Tips For Leaving a Controlling Relationship

Controlling behavior in a relationship is often mistaken for love because the person who holds the obsession for you makes you think that he cannot live without you and loves you unconditionally. But possessiveness is not love, it’s a power struggle. A person who is possessive in a relationship wants to hold on so tightly that the other person almost suffocates. However, leaving a controlling relationship is not always that simple since there are usually strong feelings involved and sometimes the concern for safety. Here are some tips for leaving a possessive relationship and gaining back control of yourself in a way that keeps you safe from possible harm.

You need to examine if the controlling relationship could turn volatile. Be safe when leaving a controlling partner so that you don’t put yourself in a dangerous situation. Before you even confront your boyfriend or girlfriend, let others know your plan to leave. Tell a good friend or close family members that you plan to leave and let them know the possessive situation ahead of time. This way, you can be sure to have back up in case things go sour in the break up. You may even want to bring that person along with you when you do leave the controlling partner, just to be sure nothing bad happens.

Prepare for the break up ahead of time. Pack your things when your controlling partner is at work or out. Get a friend to help you move things out before hand so that you are not stuck having to deal with an angry abusive partner. This may upset your possessive lover more, so beware of this ahead of time. Never go and get your things alone if you live together. Control issues cause people to do crazy things and their behavior to change in an instance without warning. If you share things together that you want or your partner has items of yours that you want, bring along someone who can protect you.

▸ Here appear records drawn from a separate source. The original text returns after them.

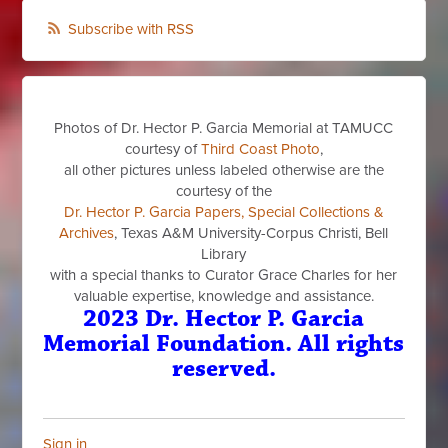
Subscribe with RSS
Photos of Dr. Hector P. Garcia Memorial at TAMUCC
courtesy of
Third Coast Photo
,
all other pictures unless labeled otherwise are the
courtesy of the
Dr. Hector P. Garcia Papers, Special Collections &
Archives
, Texas A&M University-Corpus Christi, Bell
Library
with a special thanks to Curator Grace Charles for her
valuable expertise, knowledge and assistance.
2023 Dr. Hector P. Garcia
Memorial Foundation. All rights
reserved.
Sign in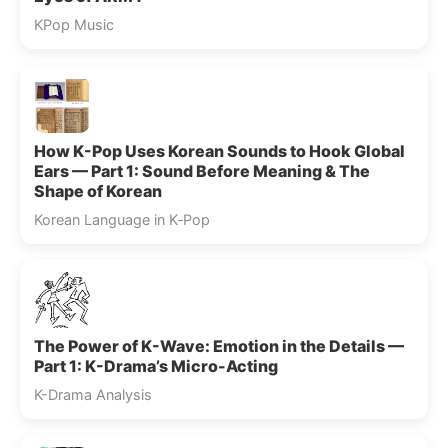
KPop Music
How K-Pop Uses Korean Sounds to Hook Global
Ears — Part 1: Sound Before Meaning & The
Shape of Korean
Korean Language in K‑Pop
The Power of K-Wave: Emotion in the Details —
Part 1: K-Drama’s Micro-Acting
K-Drama Analysis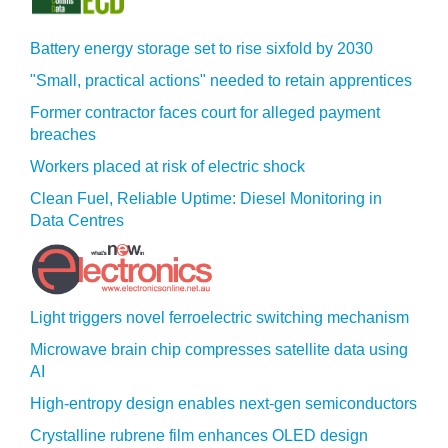
Battery energy storage set to rise sixfold by 2030
"Small, practical actions" needed to retain apprentices
Former contractor faces court for alleged payment
breaches
Workers placed at risk of electric shock
Clean Fuel, Reliable Uptime: Diesel Monitoring in
Data Centres
Light triggers novel ferroelectric switching mechanism
Microwave brain chip compresses satellite data using
AI
High-entropy design enables next-gen semiconductors
Crystalline rubrene film enhances OLED design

Calmly and kindly sit your partner down and let him know that you are not happy. Tell the controlling partner that it is not his fault, you just need some space and time to be your own person. If he yells or gets upset with you calmly ask him to respect your wishes and speak on a lower level. Hopefully, your controlling lover will let you go without too much of a fight. However, it may be that your partner has a hard time letting go of you and becomes extremely angry. If any situation occurs where you no longer feel safe, get out immediately. Never stay and try to calm an angry possessive person down. You could end up in a bad place that you don’t need to be.

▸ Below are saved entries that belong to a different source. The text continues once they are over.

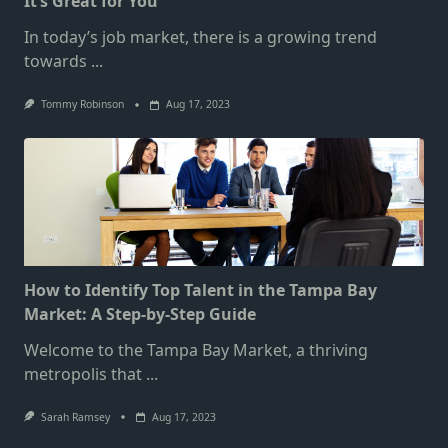
It’s Great for You
In today’s job market, there is a growing trend
towards
...
Tommy Robinson
Aug 17, 2023
How to Identify Top Talent in the Tampa Bay
Market: A Step-by-Step Guide
Welcome to the Tampa Bay Market, a thriving
metropolis that
...
Sarah Ramsey
Aug 17, 2023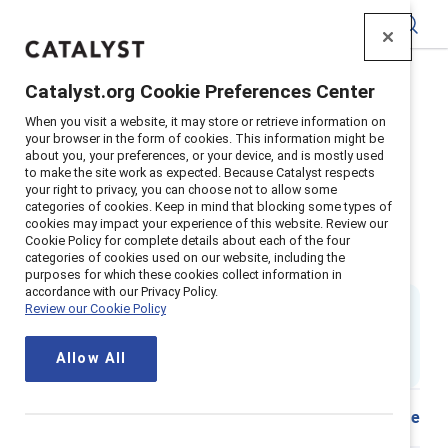
Catalyst
Catalyst.org Cookie Preferences Center
Home
>
Insights
>
2025
>
When you visit a website, it may store or retrieve information on
Remote Work Burnout Productivity
your browser in the form of cookies. This information might be
about you, your preferences, or your device, and is mostly used
Supporter content
to make the site work as expected. Because Catalyst respects
Remote-work options can boost
your right to privacy, you can choose not to allow some
categories of cookies. Keep in mind that blocking some types of
cookies may impact your experience of this website. Review our
productivity and curb burnout
Cookie Policy for complete details about each of the four
categories of cookies used on our website, including the
(2nd Edition)
purposes for which these cookies collect information in
accordance with our Privacy Policy.
By
Tara Van Bommel, PhD
Review our Cookie Policy
17 min read
|
Updated
13 January 2025
; first published
26
Allow All
May 2021
Share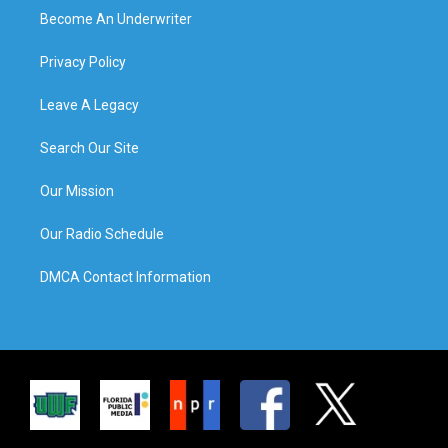
Become An Underwriter
Privacy Policy
Leave A Legacy
Search Our Site
Our Mission
Our Radio Schedule
DMCA Contact Information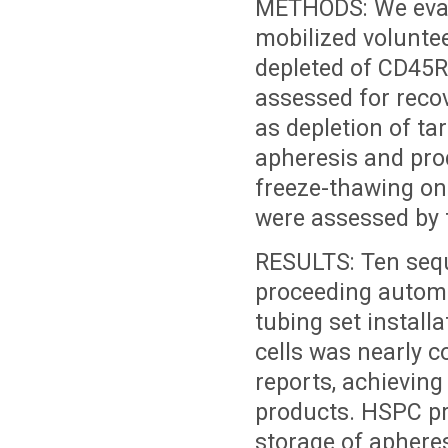
METHODS: We eval
mobilized voluntee
depleted of CD45
assessed for reco
as depletion of ta
apheresis and prod
freeze-thawing on
were assessed by 
RESULTS: Ten seque
proceeding automa
tubing set install
cells was nearly c
reports, achieving
products. HSPC p
storage of aphere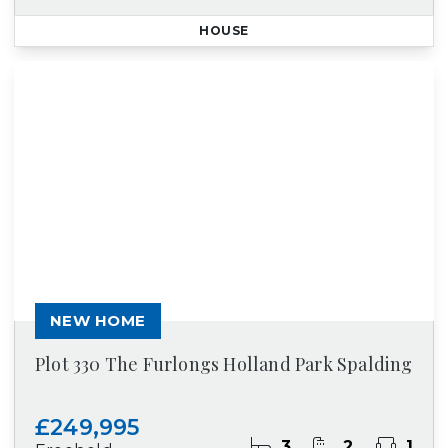
HOUSE
NEW HOME
Plot 330 The Furlongs Holland Park Spalding
£249,995
3
2
1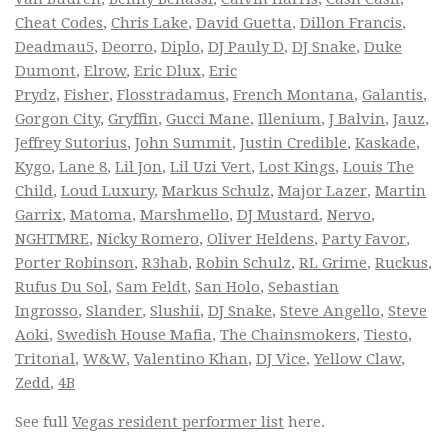
Cheat Codes
,
Chris Lake
,
David Guetta
,
Dillon Francis
,
Deadmau5
,
Deorro
,
Diplo
,
DJ Pauly D
,
DJ Snake
,
Duke
Dumont
,
Elrow
,
Eric Dlux
,
Eric
Prydz
,
Fisher
,
Flosstradamus
,
French Montana
,
Galantis
,
Gorgon City
,
Gryffin
,
Gucci Mane
,
Illenium
,
J Balvin
,
Jauz
,
Jeffrey Sutorius
,
John Summit
,
Justin Credible
,
Kaskade
,
Kygo
,
Lane 8
,
Lil Jon
,
Lil Uzi Vert
,
Lost Kings
,
Louis The
Child
,
Loud Luxury
,
Markus Schulz
,
Major Lazer
,
Martin
Garrix
,
Matoma
,
Marshmello
,
DJ Mustard
,
Nervo
,
NGHTMRE
,
Nicky Romero
,
Oliver Heldens
,
Party Favor
,
Porter Robinson
,
R3hab
,
Robin Schulz
,
RL Grime
,
Ruckus
,
Rufus Du Sol
,
Sam Feldt
,
San Holo
,
Sebastian
Ingrosso
,
Slander
,
Slushii
,
DJ Snake
,
Steve Angello
,
Steve
Aoki
,
Swedish House Mafia
,
The Chainsmokers
,
Tiesto
,
Tritonal
,
W&W
,
Valentino Khan
,
DJ Vice
,
Yellow Claw
,
Zedd
,
4B
See full
Vegas resident performer list
here.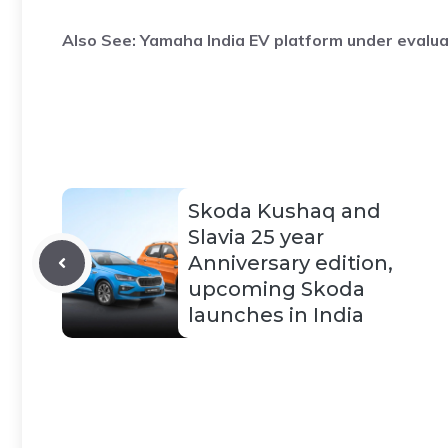
Also See:
Yamaha India EV platform under evalua
Skoda Kushaq and
Slavia 25 year
Anniversary edition,
upcoming Skoda
launches in India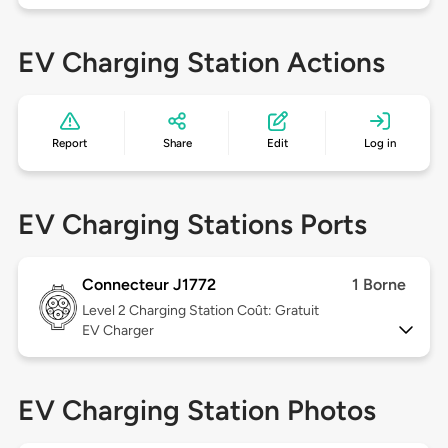
EV Charging Station Actions
Report
Share
Edit
Log in
EV Charging Stations Ports
Connecteur J1772
1 Borne
Level 2
Charging Station Coût: Gratuit
EV Charger
EV Charging Station Photos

Try not to stay in the controlling relationship because you are scared or feel bad for your partner. Chances are, leaving the controlling relationship will be one of the hardest things you’ve ever had to do. But, unless you want to be in a relationship where you are controlled and treated like an obsession, it’s best to leave as quickly as possible before the relationship goes any further. Your possessive partner has issues that you cannot fix.  Don’t try to stay and think you can change your partner. You cannot. What he is feeling is something only he can fix. If you stay, you are only enabling the controlling behavior more and telling your partner that it’s okay to treat you this way.

Although you may think your controlling partner loves you because it’s flattering to have someone be jealous and want you by their side all the time, this is not love. Possessiveness is a mental illness like depression or anxiety and usually incorporates one or both of the later two. A partner will a controlling personality has a need to control things and people in his life. He feels helpless in getting what he wants out of life so he feels a need to make things happen no matter what the cost. Possessiveness only leads to worse behavior and can often turn abusive. No one should ever feel trapped in a relationship or made to do what someone else wants them to. This is definitely not love and the sooner you leave this controlling relationship, the better for your mental health and well being.